--- START ---

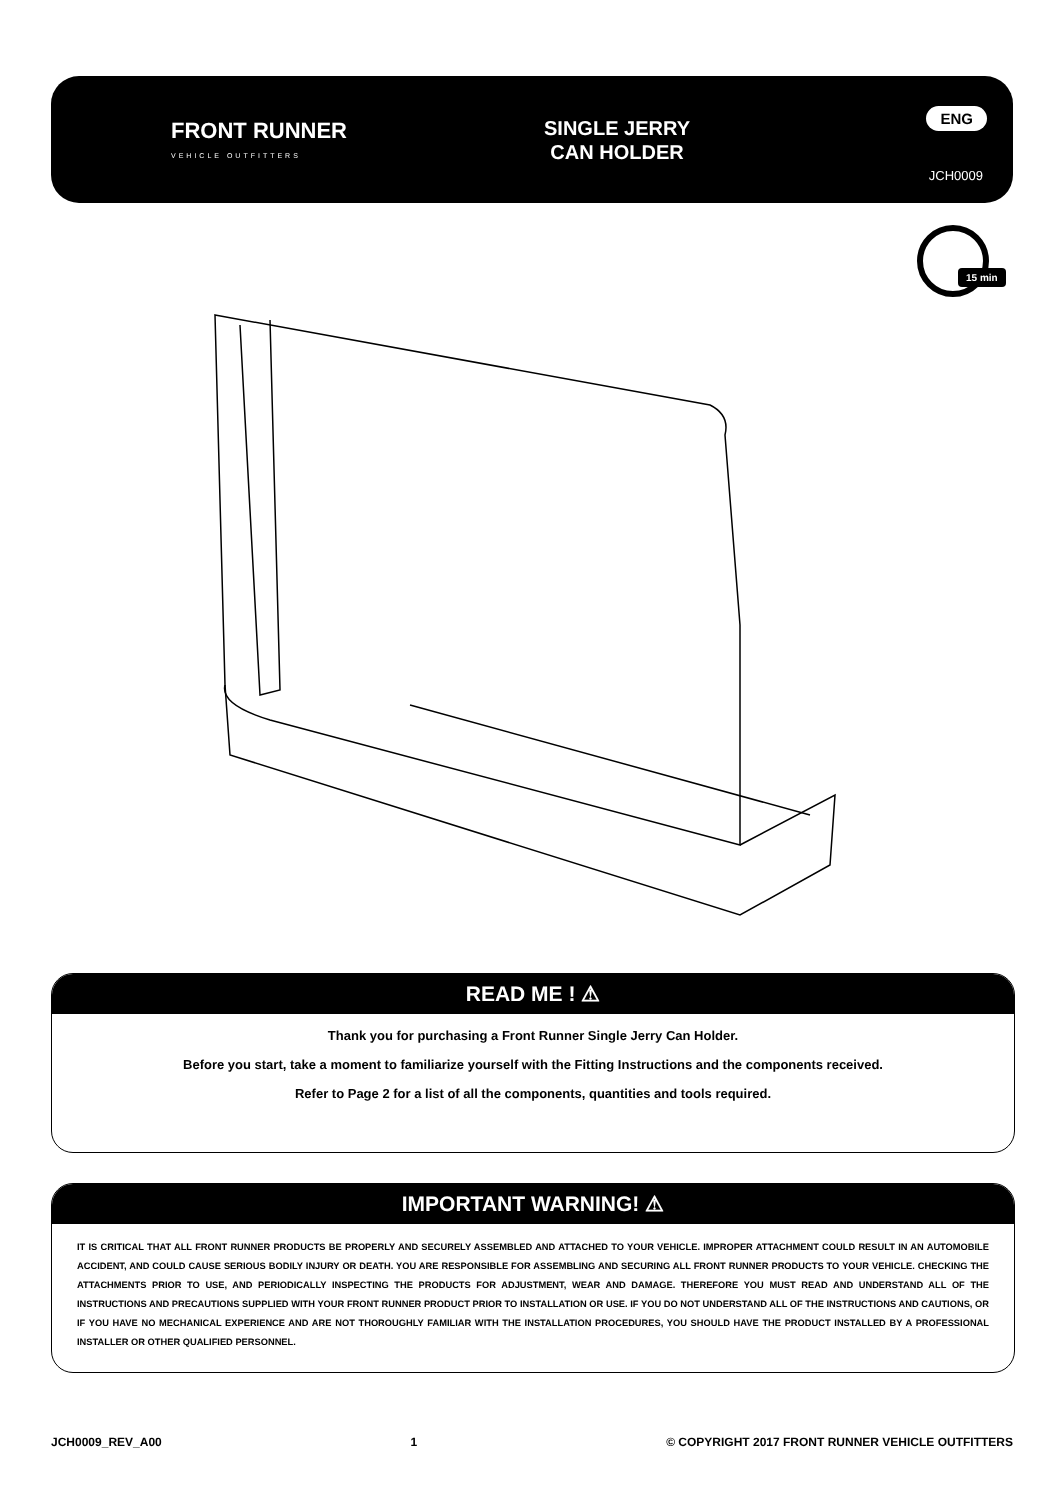FRONT RUNNER
VEHICLE OUTFITTERS
SINGLE JERRY
CAN HOLDER
ENG
JCH0009
15 min
READ ME ! ⚠
Thank you for purchasing a Front Runner Single Jerry Can Holder.
Before you start, take a moment to familiarize yourself with the Fitting Instructions and the components received.
Refer to Page 2 for a list of all the components, quantities and tools required.
IMPORTANT WARNING! ⚠
IT IS CRITICAL THAT ALL FRONT RUNNER PRODUCTS BE PROPERLY AND SECURELY ASSEMBLED AND ATTACHED TO YOUR VEHICLE. IMPROPER ATTACHMENT COULD RESULT IN AN AUTOMOBILE ACCIDENT, AND COULD CAUSE SERIOUS BODILY INJURY OR DEATH. YOU ARE RESPONSIBLE FOR ASSEMBLING AND SECURING ALL FRONT RUNNER PRODUCTS TO YOUR VEHICLE. CHECKING THE ATTACHMENTS PRIOR TO USE, AND PERIODICALLY INSPECTING THE PRODUCTS FOR ADJUSTMENT, WEAR AND DAMAGE. THEREFORE YOU MUST READ AND UNDERSTAND ALL OF THE INSTRUCTIONS AND PRECAUTIONS SUPPLIED WITH YOUR FRONT RUNNER PRODUCT PRIOR TO INSTALLATION OR USE. IF YOU DO NOT UNDERSTAND ALL OF THE INSTRUCTIONS AND CAUTIONS, OR IF YOU HAVE NO MECHANICAL EXPERIENCE AND ARE NOT THOROUGHLY FAMILIAR WITH THE INSTALLATION PROCEDURES, YOU SHOULD HAVE THE PRODUCT INSTALLED BY A PROFESSIONAL INSTALLER OR OTHER QUALIFIED PERSONNEL.
JCH0009_REV_A00 1 © COPYRIGHT 2017 FRONT RUNNER VEHICLE OUTFITTERS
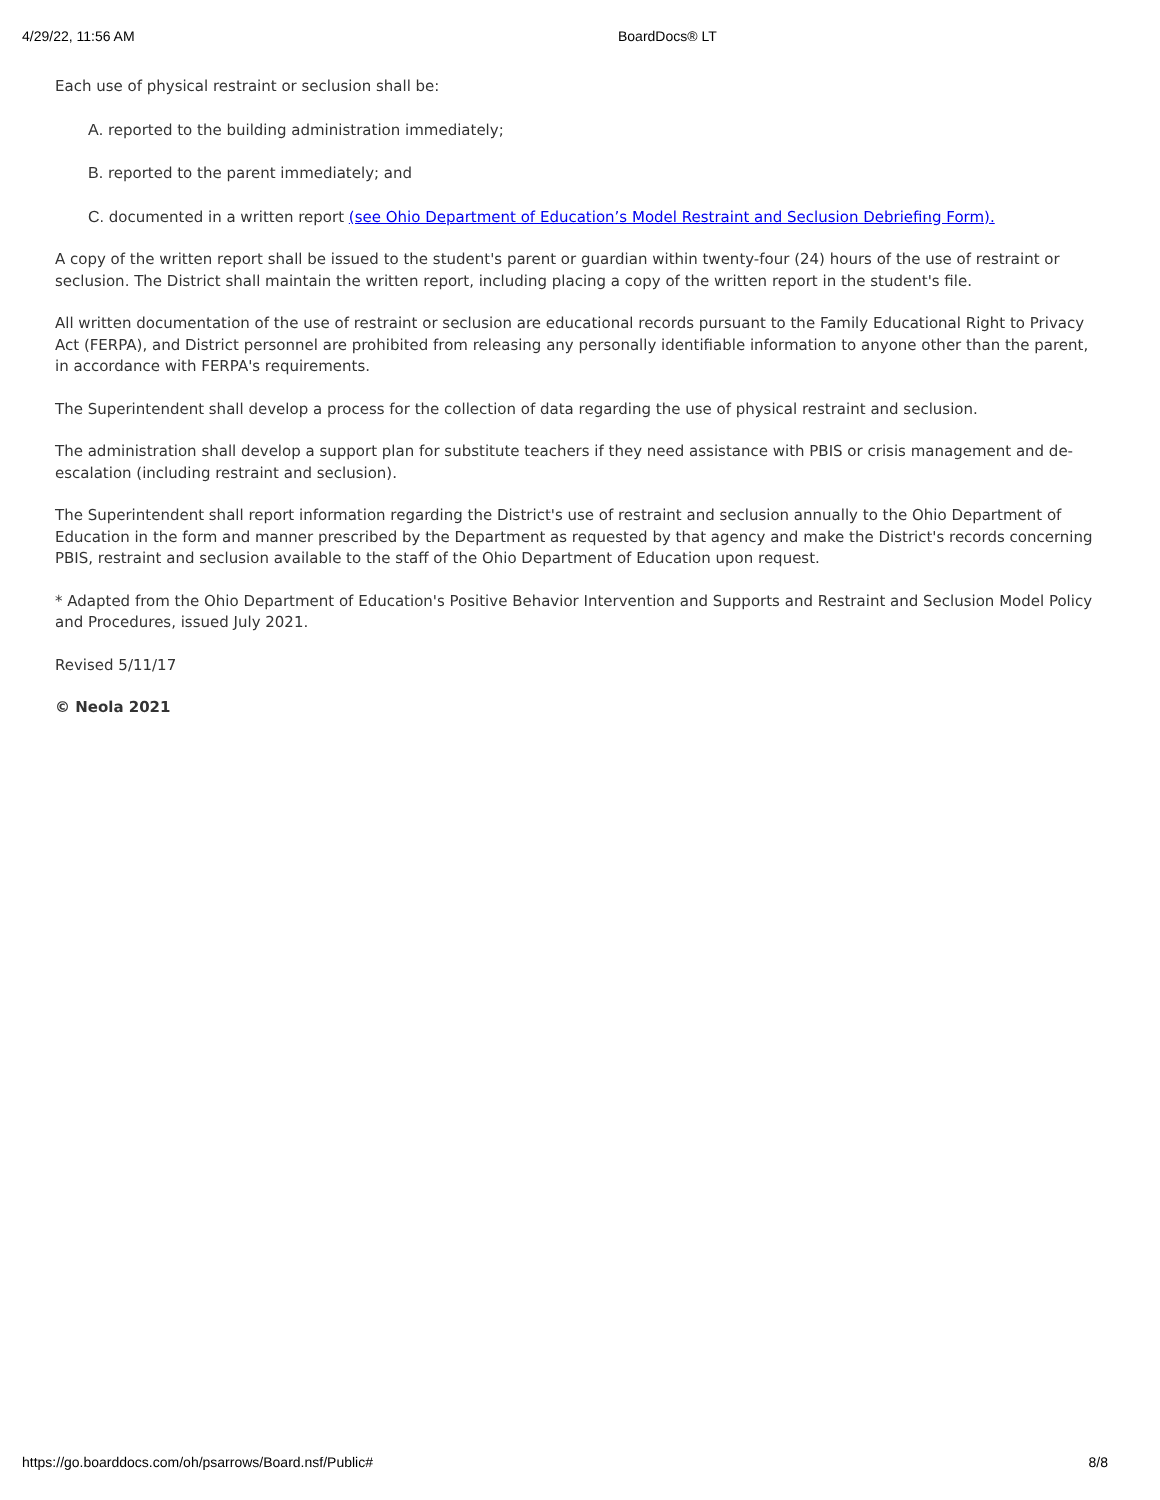4/29/22, 11:56 AM BoardDocs® LT
Each use of physical restraint or seclusion shall be:
A. reported to the building administration immediately;
B. reported to the parent immediately; and
C. documented in a written report (see Ohio Department of Education’s Model Restraint and Seclusion Debriefing Form).
A copy of the written report shall be issued to the student's parent or guardian within twenty-four (24) hours of the use of restraint or seclusion. The District shall maintain the written report, including placing a copy of the written report in the student's file.
All written documentation of the use of restraint or seclusion are educational records pursuant to the Family Educational Right to Privacy Act (FERPA), and District personnel are prohibited from releasing any personally identifiable information to anyone other than the parent, in accordance with FERPA's requirements.
The Superintendent shall develop a process for the collection of data regarding the use of physical restraint and seclusion.
The administration shall develop a support plan for substitute teachers if they need assistance with PBIS or crisis management and de-escalation (including restraint and seclusion).
The Superintendent shall report information regarding the District's use of restraint and seclusion annually to the Ohio Department of Education in the form and manner prescribed by the Department as requested by that agency and make the District's records concerning PBIS, restraint and seclusion available to the staff of the Ohio Department of Education upon request.
* Adapted from the Ohio Department of Education's Positive Behavior Intervention and Supports and Restraint and Seclusion Model Policy and Procedures, issued July 2021.
Revised 5/11/17
© Neola 2021
https://go.boarddocs.com/oh/psarrows/Board.nsf/Public# 8/8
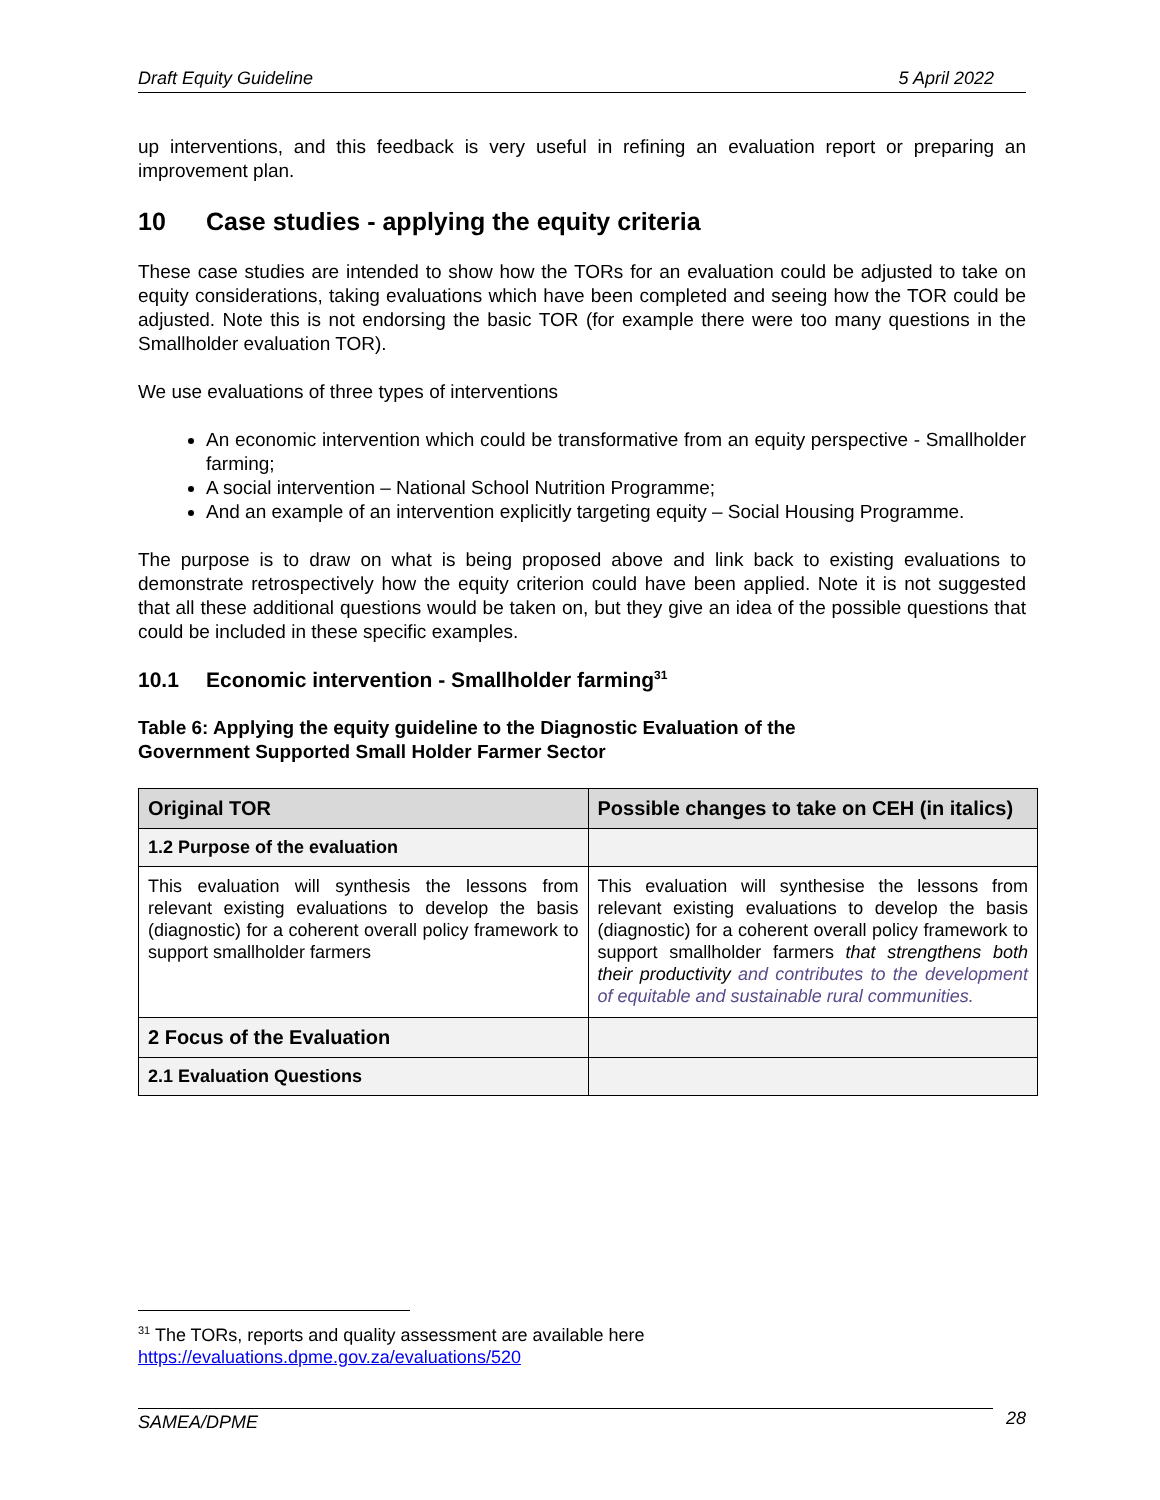Draft Equity Guideline 5 April 2022
up interventions, and this feedback is very useful in refining an evaluation report or preparing an improvement plan.
10 Case studies - applying the equity criteria
These case studies are intended to show how the TORs for an evaluation could be adjusted to take on equity considerations, taking evaluations which have been completed and seeing how the TOR could be adjusted. Note this is not endorsing the basic TOR (for example there were too many questions in the Smallholder evaluation TOR).
We use evaluations of three types of interventions
An economic intervention which could be transformative from an equity perspective - Smallholder farming;
A social intervention – National School Nutrition Programme;
And an example of an intervention explicitly targeting equity – Social Housing Programme.
The purpose is to draw on what is being proposed above and link back to existing evaluations to demonstrate retrospectively how the equity criterion could have been applied. Note it is not suggested that all these additional questions would be taken on, but they give an idea of the possible questions that could be included in these specific examples.
10.1 Economic intervention - Smallholder farming<sup>31</sup>
Table 6: Applying the equity guideline to the Diagnostic Evaluation of the
Government Supported Small Holder Farmer Sector
| Original TOR | Possible changes to take on CEH (in italics) |
| --- | --- |
| 1.2 Purpose of the evaluation | |
| This evaluation will synthesis the lessons from relevant existing evaluations to develop the basis (diagnostic) for a coherent overall policy framework to support smallholder farmers | This evaluation will synthesise the lessons from relevant existing evaluations to develop the basis (diagnostic) for a coherent overall policy framework to support smallholder farmers that strengthens both their productivity and contributes to the development of equitable and sustainable rural communities. |
| 2 Focus of the Evaluation | |
| 2.1 Evaluation Questions | |
<sup>31</sup> The TORs, reports and quality assessment are available here
https://evaluations.dpme.gov.za/evaluations/520
SAMEA/DPME 28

--- END ---

Where the listing above has a line with "Before you start, take", start there, and output every line exactly through the line with "IMPORTANT WARNING! ⚠", which is also included.

Before you start, take a moment to familiarize yourself with the Fitting Instructions and the components received.
Refer to Page 2 for a list of all the components, quantities and tools required.
IMPORTANT WARNING! ⚠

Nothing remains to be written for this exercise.